**What the exercise asks**
Condense the paragraph beginning "According to Ornique, who took over" in the article on Jewish emigration from Europe into a single shorter sentence that keeps its main facts.

**Reading text**
— Begin —
JDC Europe chief doesn’t foresee Jewish mass emigration

“What we hear from community leaders and what we can validate from statistics is that people are not leaving Europe in masses.”

Jews in Europe are facing increasing hostility motivated by anti-Semitism. (photo credit: REUTERS)
Jews in Europe are facing increasing hostility motivated by anti-Semitism.
(photo credit: REUTERS)
While Jewish emigration from Europe in the face of economic malaise and growing anti-Semitism is indeed on the rise it does not mean that the continental Jewish population will shrink dramatically, according to a senior official at the American Jewish Joint Distribution Committee.
Though European Jews have expressed concern regarding growing populism and anti-Semitism, “what we hear from community leaders and what we can validate from statistics is that people are not leaving Europe in masses,” said Diego Ornique, the JDC’s director for Europe.
The JDC provides emergency relief, social services and community organizational services to Jewish communities around the world.
According to Ornique, who took over responsibility for the organization’s European operations last year after a decade in various leadership roles on the continent, at “the same time while there are concerns about the living conditions for the Jewish people in Europe there is a determination for the leadership and most importantly for most of the members to stay here.”
“We are dedicated to strengthening communities in that regard,” he said.
— End —
**Supplied entries**
— Begin —
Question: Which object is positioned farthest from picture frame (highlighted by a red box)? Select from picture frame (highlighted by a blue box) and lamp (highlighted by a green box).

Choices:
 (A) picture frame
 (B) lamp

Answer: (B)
— End —
— Begin —
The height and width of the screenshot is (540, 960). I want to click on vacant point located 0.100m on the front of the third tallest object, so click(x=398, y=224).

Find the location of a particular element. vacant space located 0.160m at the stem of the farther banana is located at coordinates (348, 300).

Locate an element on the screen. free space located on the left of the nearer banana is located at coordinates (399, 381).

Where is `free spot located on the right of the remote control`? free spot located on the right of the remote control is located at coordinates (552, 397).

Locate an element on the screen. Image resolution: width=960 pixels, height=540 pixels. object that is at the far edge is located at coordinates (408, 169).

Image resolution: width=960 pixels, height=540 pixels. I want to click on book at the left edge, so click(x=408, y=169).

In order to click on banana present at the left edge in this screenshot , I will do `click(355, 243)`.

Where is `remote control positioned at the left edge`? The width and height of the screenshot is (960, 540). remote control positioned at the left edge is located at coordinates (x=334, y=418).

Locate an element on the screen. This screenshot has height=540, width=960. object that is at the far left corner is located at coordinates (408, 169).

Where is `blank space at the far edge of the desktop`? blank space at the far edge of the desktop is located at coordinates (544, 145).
— End —
**Exercise output**
Ornique, who became head of the organization's European operations last year after ten years in leadership roles on the continent, said that despite concerns about Jewish living conditions in Europe, the leadership and most members are determined to stay.